BLBG: Japan’s Bonds Gain for Fifth Day as Stocks Extend Global Slump
By Yasuhiko Seki
April 19 (Bloomberg) -- Japan’s bonds rose for a fifth day, the longest winning streak this year, as a decline in stocks boosted demand for the relative safety of government debt.
Benchmark 10-year yields fell to the lowest in five weeks as stocks around the world tumbled after the Securities and Exchange Commission sued Goldman Sachs Group Inc. for fraud tied to collateralized debt obligations. U.K. Prime Minister Gordon Brown called yesterday for the Financial Services Authority to start an inquiry into Goldman, while Germany’s financial regulator asked the SEC for details on the suit.
“The latest development at Goldman Sachs will drag on the equity market and damp investments in riskier assets,” said Kazuhiko Sano, chief strategist in Tokyo at Citigroup Global Markets Japan Inc., a unit of New York-based Citigroup Inc. “This will support government bonds.”
The yield on the 1.4 percent bond due March 2020 fell three basis points to 1.31 percent at 12:45 p.m. in Tokyo at Japan Bond Trading Co., the nation’s largest interdealer debt broker. The price rose 0.264 yen to 100.789 yen. The yield earlier dropped to 1.305 percent, the lowest since March 11.
Ten-year bond futures for June delivery gained 0.39 to 139.32 at the Tokyo Stock Exchange.

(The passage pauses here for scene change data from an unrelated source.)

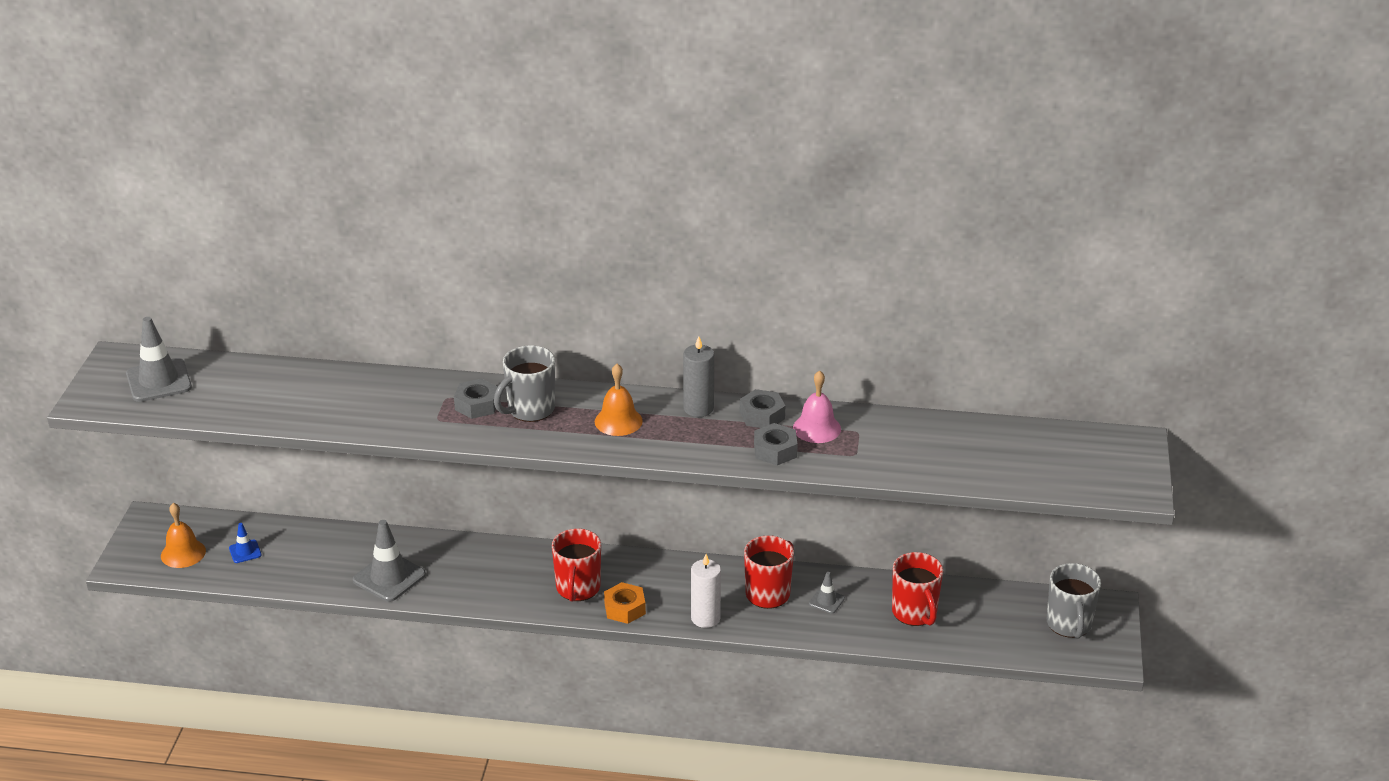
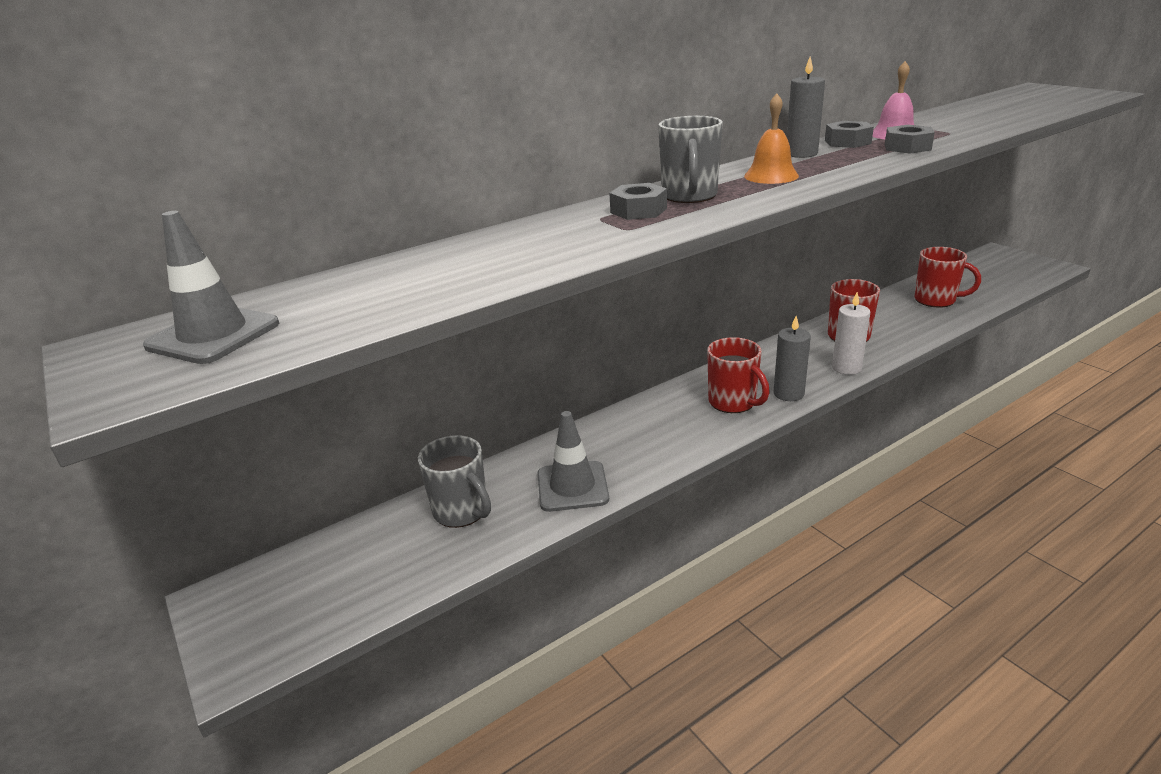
camera: 40 degrees left, 5 degrees down
(183, 553) = (308, 605): orange bell -> none
(245, 551) = (386, 557): blue traffic cone -> none
(624, 608) = (788, 394): orange nut -> grey candle
(826, 601) = (884, 321): grey traffic cone -> none
(1069, 624) = (1005, 266): grey mug -> grey mug (462, 511)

The Nikkei 225 Stock Average slid for a second day, losing 1.9 percent. Japan’s bonds often move in the opposite direction to stocks. Ten-year yields had a correlation of 0.6 with the Nikkei this month. A value of 1 means the two moved in lockstep.
Stocks Slump
U.S. stocks slumped on April 16 when the SEC said Goldman Sachs created and sold CDOs tied to subprime mortgages in early 2007, without disclosing that hedge fund Paulson & Co. helped pick the underlying securities and bet against them. Goldman Sachs said the claims are “completely unfounded.”
Brown said he was “shocked” at the “moral bankruptcy” indicated in the suit. The German government “will ask the SEC for information,” said Ulrich Wilhelm, a spokesman for Chancellor Angela Merkel. “Then we will look at the records and consider possible legal steps.”
“The Goldman case raised speculation about tighter regulations on financial product trading, triggering sell-offs of riskier assets ranging from stocks to commodities,” said Shinji Nomura, chief debt strategist in Tokyo at Nikko Cordial Securities Inc., part of Japan’s third-largest banking group.
Recovery ‘at Work’
The gain in bonds was tempered before a report this week that economists said will show Japanese exports surged more than 40 percent last month.
Shipments abroad rose 45.4 percent in March from a year earlier, following a 45.3 percent increase the previous month, as global trade rebounded, according to a Bloomberg News survey before the April 22 report.
“The trade report is likely to show that a solid recovery is at work,” said Masashi Nakamura, a Tokyo-based economist at Mizuho Research Institute Ltd. “This will create the basis for a renewed rise in bond yields.”
Bank of Japan Governor Masaaki Shirakawa last week told his regional managers the economy has been picking up moderately and the risk of a return to a recession has diminished.
“Concerns that the Japanese economy would drastically deteriorate again have pretty much gone, although the pace of the pickup will probably remain moderate for the time being,” Shirakawa said at the quarterly branch meeting in Tokyo on April 15. He pledged to keep an “accommodative” policy in order to beat deflation.